There's a lot going on up stairs. Between our 10 fingers 2 eyes 5 senses and 1 voice we're going experience this place one way or another, and your experience will be unlike mine and mine will be unlike his but we can go to sleep knowing that what we felt was real.

So I imagine it's scary being told by a medical professional that some area of your viewing experience is not as it seems. There's dead pixels in your screen. You've been meaning to redeem the warranty on that broken dream of a reality you've been living. But the company that sold you your world is out of business. That is to say when you check into insanity, there's no reception to show you to your room. Every spoon you're fed tastes real, but the people sitting across from you sees no meal. You feel scared.

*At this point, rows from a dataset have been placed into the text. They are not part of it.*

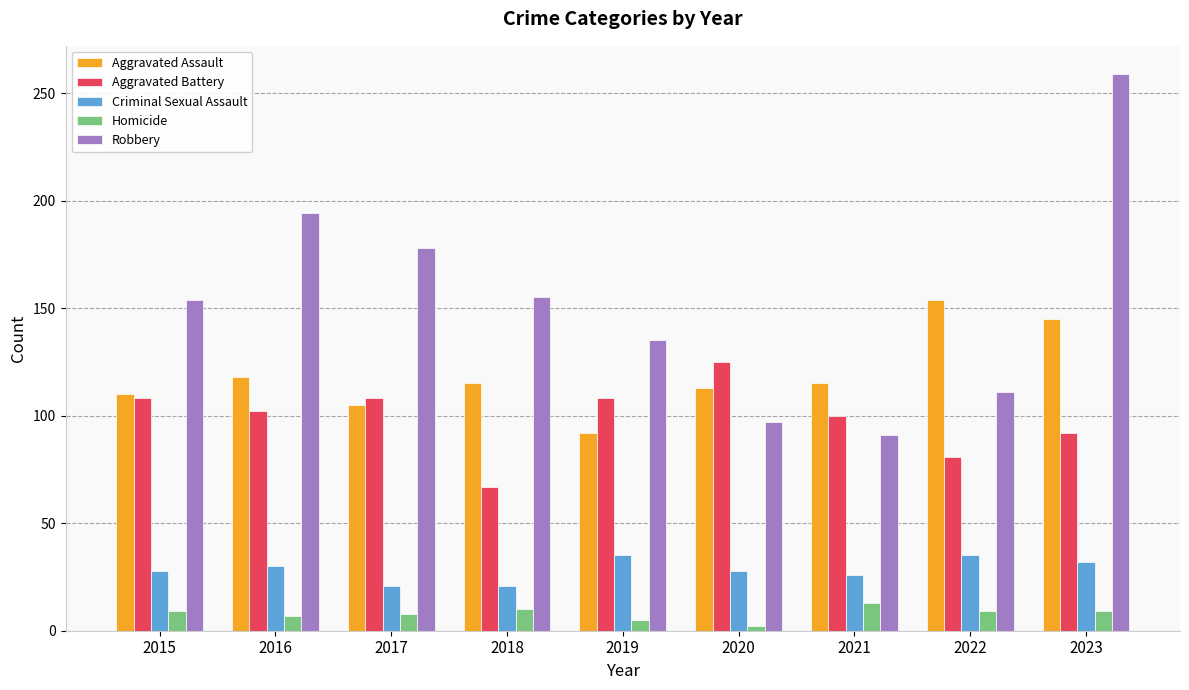

What is the difference between the Robbery values at 2015 and 2021?

63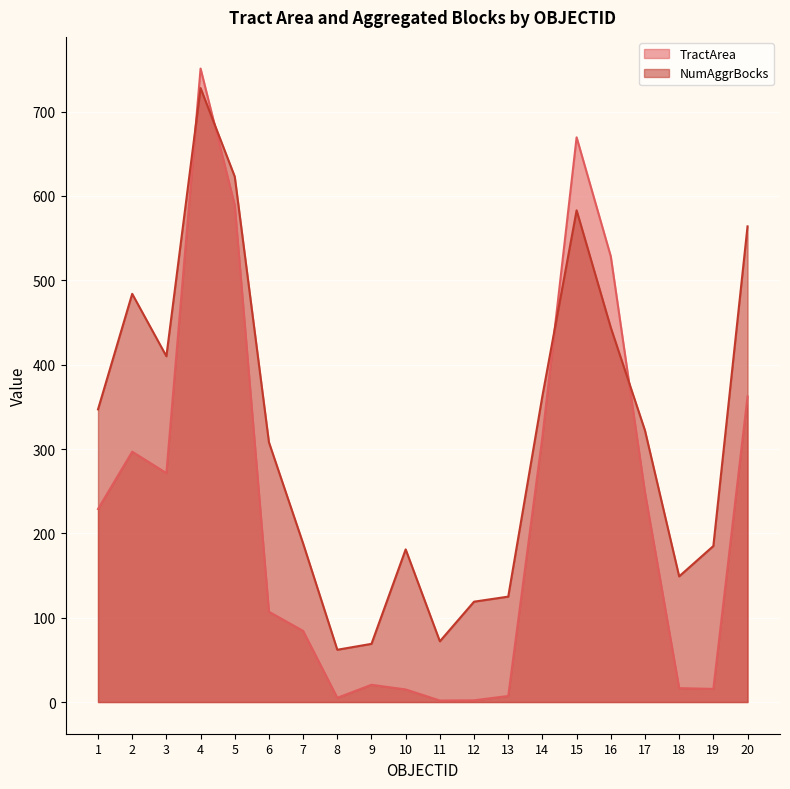

True or false: TractArea and NumAggrBocks intersect in this chart.

True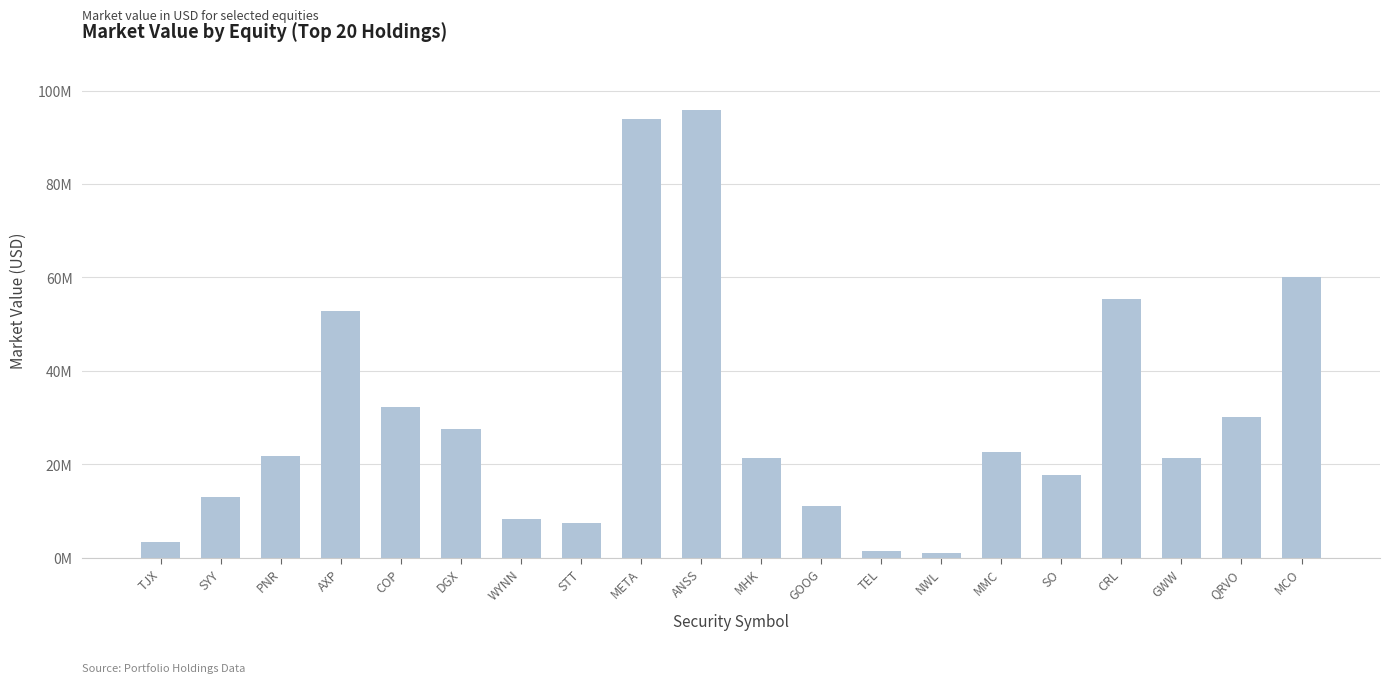

What is the label of the 2nd bar from the left?

SYY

And yet through all the poor unfortunate souls to behold on this ward one of them taught me beauty in the crazy, and seek these lessons in all of the other people. I want OCD to teach me to arrange my audience in such a way that you all look perfect. I want ADHD to teach me speech. Let me cradle impulse in every corner of my mouth and when it finally flows out let it roll about like a newborn who had it's mother craving haribos and red bull for 9 straight months. I wanna start speed dating for the narcoleptics and insomniacs and see if either can sleep on their wedding night. Watch them grow old together and have no concept of time passed because who the hell knows what time is is when your sleep patterns been ****** with. I want tourettes to teach me that this feeling is uncontrollable let our hearts be uncapped, every open armed come back, every face to face sweet embrace you give to those you love feels so natural that words like 'can't ' or 'no' become unfathomable.

But I can't pretend that these are easy gifts to accept, so many tears gave for the labeled and named, asking what's inside my brain, can I be called sane?

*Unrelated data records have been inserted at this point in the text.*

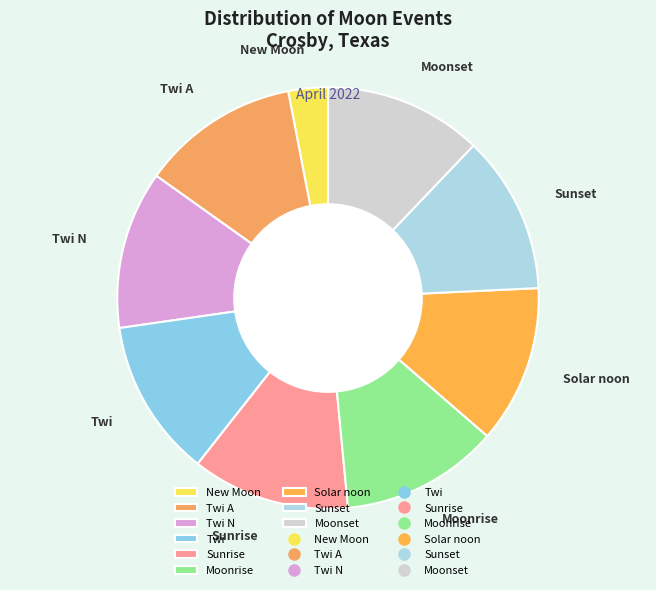

Is there a majority slice in this chart?

No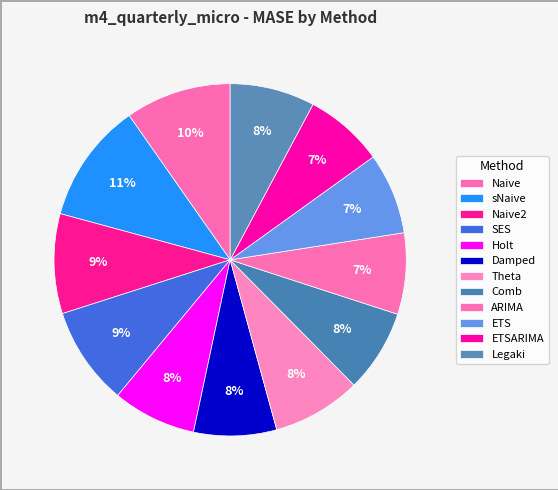

How many segments does this pie chart have?

12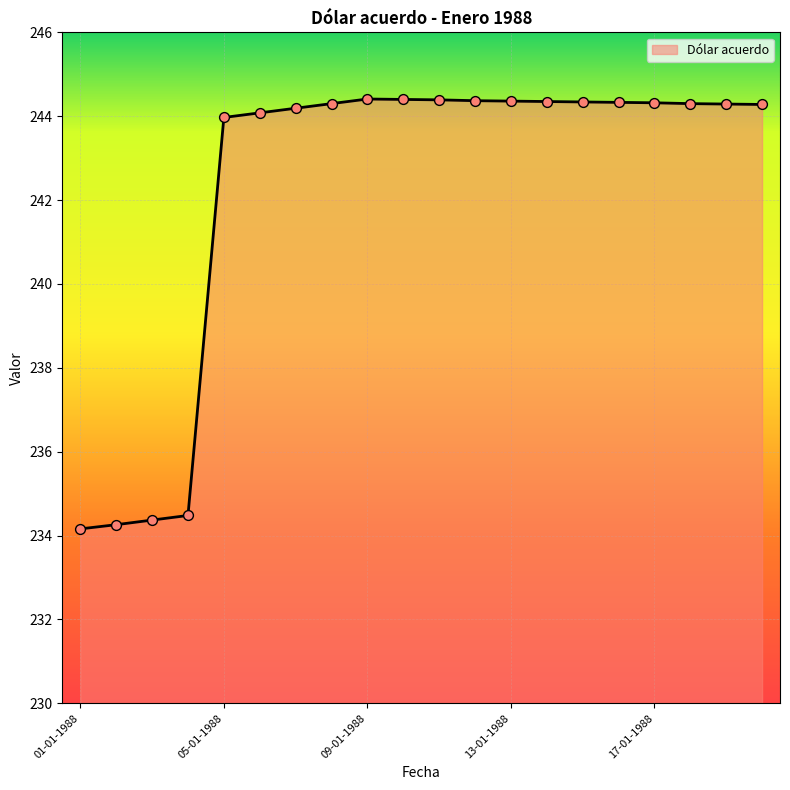

What is the minimum value shown in the chart?

234.2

So my friend in the lost and found department of the ward taught me, recovery and stability are part of the beauty. Her dress size was the fine line between happier times or a cut short life. But now the time she's kept out of hospital grows like her smile. She's come miles and miles and and all the while is a living monument to the phrase 'things get better'... and that's all this is. Despite reality itself being an uncertainty and and the skies throwing all kinds of weather in the end, we're all birds of a feather that flock together and we need to remember that the sad times aren't forever, so this is a handwritten love letter to the things that get better.